Gralton, James (1886–1945), communist, was born 17 April 1886 at Effernagh, Gowel, Co. Leitrim, one of three sons and four daughters of Michael Gralton, an old Fenian and prominent supporter of the cooperative movement, who farmed 25 acres, and Alice Gralton (née Campbell). His mother acted as an agent for a small circulating library in Gowel, which ensured that James was well read from an early age. He received his only schooling at Kiltoghert national school, leaving at the age of 12 to work as a grocery boy in Carrick-on-Shannon, Co. Leitrim. He then went to work in Dublin as a bartender and subsequently joined the British army, serving first in the Royal Irish Regiment, but after being disciplined for refusing to serve with his regiment in India, he deserted and spent some time working in the Liverpool docks and Welsh coalmines, after which he travelled widely on a tramp steamer. Gralton returned home briefly to Effernagh in 1907 before emigrating to America, where in 1909 he briefly joined the US navy, automatically assuming US citizenship, and also worked as a taxi-driver and barman. Blunt, articulate, and politically active, he became disillusioned with the social conservatism of the Fenian movement and chose to join the American communist party, as well as founding a James Connolly club in the aftermath of the 1916 rising.
He returned to Ireland on 2 June 1921, having raised funds for the IRA, and began training Volunteers in Leitrim, placing a strong emphasis on social issues. Land on the family's farm was used for the construction of a Pearse–Connolly memorial hall, built with local voluntary labour and used to provide educational classes for young school-leavers and social events. The committee established to run the hall consisted of republicans, farmers, and trade unionists, and the hall was also used for Sinn Féin courts, where a Gowel land committee settled land disputes. Following the treaty Gralton's activities, though supported locally, were viewed with hostility by the new national army, which imprisoned him briefly for taking forcible possession of disputed land. Shortly after the beginning of the civil war he returned to America and again worked in various jobs, including selling ice for the Hygeia company, and also joined the Leitrim Republican Club of New York in 1927, where he registered his objection to the formation in Ireland of ‘sectarian boy scouts’.

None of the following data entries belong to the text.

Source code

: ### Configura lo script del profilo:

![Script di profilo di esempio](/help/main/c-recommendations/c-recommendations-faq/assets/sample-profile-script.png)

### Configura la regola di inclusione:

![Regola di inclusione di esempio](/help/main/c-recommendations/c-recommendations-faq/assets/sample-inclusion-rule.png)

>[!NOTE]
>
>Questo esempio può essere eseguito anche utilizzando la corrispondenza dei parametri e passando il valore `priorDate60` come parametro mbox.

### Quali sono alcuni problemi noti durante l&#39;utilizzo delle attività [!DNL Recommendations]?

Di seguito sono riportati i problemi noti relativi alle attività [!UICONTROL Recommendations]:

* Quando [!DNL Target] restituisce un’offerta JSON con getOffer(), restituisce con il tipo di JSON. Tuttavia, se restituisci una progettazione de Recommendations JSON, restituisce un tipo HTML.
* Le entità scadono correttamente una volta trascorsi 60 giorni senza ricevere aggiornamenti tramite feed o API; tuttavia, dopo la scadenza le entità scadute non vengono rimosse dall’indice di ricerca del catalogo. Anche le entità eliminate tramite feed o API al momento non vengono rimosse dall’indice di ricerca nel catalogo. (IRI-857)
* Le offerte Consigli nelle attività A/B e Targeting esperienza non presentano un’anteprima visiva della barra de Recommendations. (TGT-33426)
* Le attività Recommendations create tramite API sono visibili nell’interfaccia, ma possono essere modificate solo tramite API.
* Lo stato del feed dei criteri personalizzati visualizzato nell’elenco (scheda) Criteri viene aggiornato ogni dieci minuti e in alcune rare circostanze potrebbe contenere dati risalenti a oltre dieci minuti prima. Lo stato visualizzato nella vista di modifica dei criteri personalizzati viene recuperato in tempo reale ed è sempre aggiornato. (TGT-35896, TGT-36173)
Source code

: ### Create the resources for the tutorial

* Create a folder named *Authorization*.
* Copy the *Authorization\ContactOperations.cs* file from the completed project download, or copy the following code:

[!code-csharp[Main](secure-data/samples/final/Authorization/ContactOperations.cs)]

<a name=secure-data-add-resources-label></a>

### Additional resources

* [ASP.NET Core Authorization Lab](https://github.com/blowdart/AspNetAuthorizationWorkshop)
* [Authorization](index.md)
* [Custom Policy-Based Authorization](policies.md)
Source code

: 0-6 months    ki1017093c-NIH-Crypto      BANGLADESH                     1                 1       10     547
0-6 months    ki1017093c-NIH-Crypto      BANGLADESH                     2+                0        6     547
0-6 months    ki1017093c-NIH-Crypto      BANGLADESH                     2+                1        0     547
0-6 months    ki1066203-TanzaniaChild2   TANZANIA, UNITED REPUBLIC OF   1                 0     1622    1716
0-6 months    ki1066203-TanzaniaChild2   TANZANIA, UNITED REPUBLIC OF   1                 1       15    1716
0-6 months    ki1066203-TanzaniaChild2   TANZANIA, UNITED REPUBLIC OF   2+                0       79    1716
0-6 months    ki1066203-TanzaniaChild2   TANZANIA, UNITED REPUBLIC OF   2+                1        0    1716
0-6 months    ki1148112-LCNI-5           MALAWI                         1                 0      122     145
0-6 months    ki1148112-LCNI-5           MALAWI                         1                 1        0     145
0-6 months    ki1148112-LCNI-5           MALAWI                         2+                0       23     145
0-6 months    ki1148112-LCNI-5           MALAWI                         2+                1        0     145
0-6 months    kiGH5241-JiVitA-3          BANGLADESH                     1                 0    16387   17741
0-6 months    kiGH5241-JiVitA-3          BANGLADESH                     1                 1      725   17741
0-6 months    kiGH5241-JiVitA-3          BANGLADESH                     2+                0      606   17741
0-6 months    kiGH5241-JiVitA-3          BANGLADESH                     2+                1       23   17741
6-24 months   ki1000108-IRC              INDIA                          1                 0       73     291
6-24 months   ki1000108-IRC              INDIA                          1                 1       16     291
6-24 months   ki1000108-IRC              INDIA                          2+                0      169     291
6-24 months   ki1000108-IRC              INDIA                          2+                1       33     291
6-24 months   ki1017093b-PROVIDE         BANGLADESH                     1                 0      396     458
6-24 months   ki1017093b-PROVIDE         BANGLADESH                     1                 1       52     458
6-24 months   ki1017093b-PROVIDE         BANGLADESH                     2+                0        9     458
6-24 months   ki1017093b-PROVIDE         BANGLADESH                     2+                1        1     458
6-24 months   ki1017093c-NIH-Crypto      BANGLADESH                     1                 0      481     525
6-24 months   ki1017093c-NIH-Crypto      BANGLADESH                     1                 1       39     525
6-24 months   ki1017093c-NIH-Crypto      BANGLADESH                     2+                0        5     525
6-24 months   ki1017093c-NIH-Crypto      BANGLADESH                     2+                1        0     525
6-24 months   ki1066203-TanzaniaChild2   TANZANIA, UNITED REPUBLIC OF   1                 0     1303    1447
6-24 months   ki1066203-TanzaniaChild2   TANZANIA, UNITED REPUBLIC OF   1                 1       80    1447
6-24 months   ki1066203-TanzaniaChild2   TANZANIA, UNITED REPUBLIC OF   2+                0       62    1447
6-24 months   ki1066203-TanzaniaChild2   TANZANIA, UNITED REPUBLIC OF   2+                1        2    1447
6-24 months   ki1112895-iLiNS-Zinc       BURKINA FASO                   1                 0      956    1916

In March 1932 he returned to Ireland, partly due to the death of his brother Charles, who had run the farm, and the poor health of his parents. He reopened the hall, began to improve the farm, and became involved in establishing cells of revolutionary workers and sold copies of the Workers' Voice. After joining Fianna Fáil (May 1932), hoping to obtain a platform for his political activities, he urged the party to create employment in local areas, but was expelled shortly afterwards for his radical beliefs. In August 1932 he joined an IRA group. Local priests spoke out regularly against the hall and its social activities, decrying it as a den of prostitution as well as criticising Gralton's communist sympathies, and the hall was subsequently burnt down (24 December 1932), after which Gralton was served with a deportation order as an undesirable alien, with effect from 4 March 1933. The government file on his activities also deliberately lied about his presence in Ireland during the war of independence, to strip him of any patriotic credentials.
Gralton then went on the run, demanding a fair trial and seeking maximum publicity, supported by republicans such as Peadar O'Donnell (qv) and George Gilmore (qv), though the local units of the IRA in Leitrim, while opposing his deportation, refused to support his case actively. There were even suggestions that the IRA itself had been involved in the burning of the hall. The army council of the IRA, reluctant to be identified with communism, refused to allow Mick Price (qv) and Frank Ryan (qv) to address a meeting on his behalf. Peadar O'Donnell travelled to Drumsna in Leitrim for a public meeting in support of Gralton but was violently attacked by locals led by the parish priest. Another (Dublin-based) revolutionary workers group came to his defence, holding a meeting chaired by Hanna Sheehy-Skeffington (qv). The local Fianna Fáil TD, B. J. Maguire, condemned Gralton for ‘propagating English ideas’. Most joined in the witch-hunt, though some Fianna Fáil, labour, and trade-union branches were divided on the issue. The Co. Leitrim board of health passed a condemnatory resolution on the deportation order, and a Leitrim Defence Committee was formed to brief the national and provincial press. In his absence, locals worked Gralton's farm and he spent his time on the run in Leitrim, sheltered by neighbours. On 10 August 1933 he was arrested at the home of a neighbour, and deported to the US from Galway the following day.
In October 1933 Gralton stood unsuccessfully as a candidate for the communist party in the 13th district of Manhattan, New York. He continued to devote time to workers’ clubs and established an egg and tea business in New York, which foundered during the second world war; he subsequently worked for a brief period on a local radio station. Shortly before his death in Bellevue Hospital, NY, from stomach cancer on 29 December 1945, he married Bessie Cronogue (d. 1975), from Drumsna, Co. Leitrim.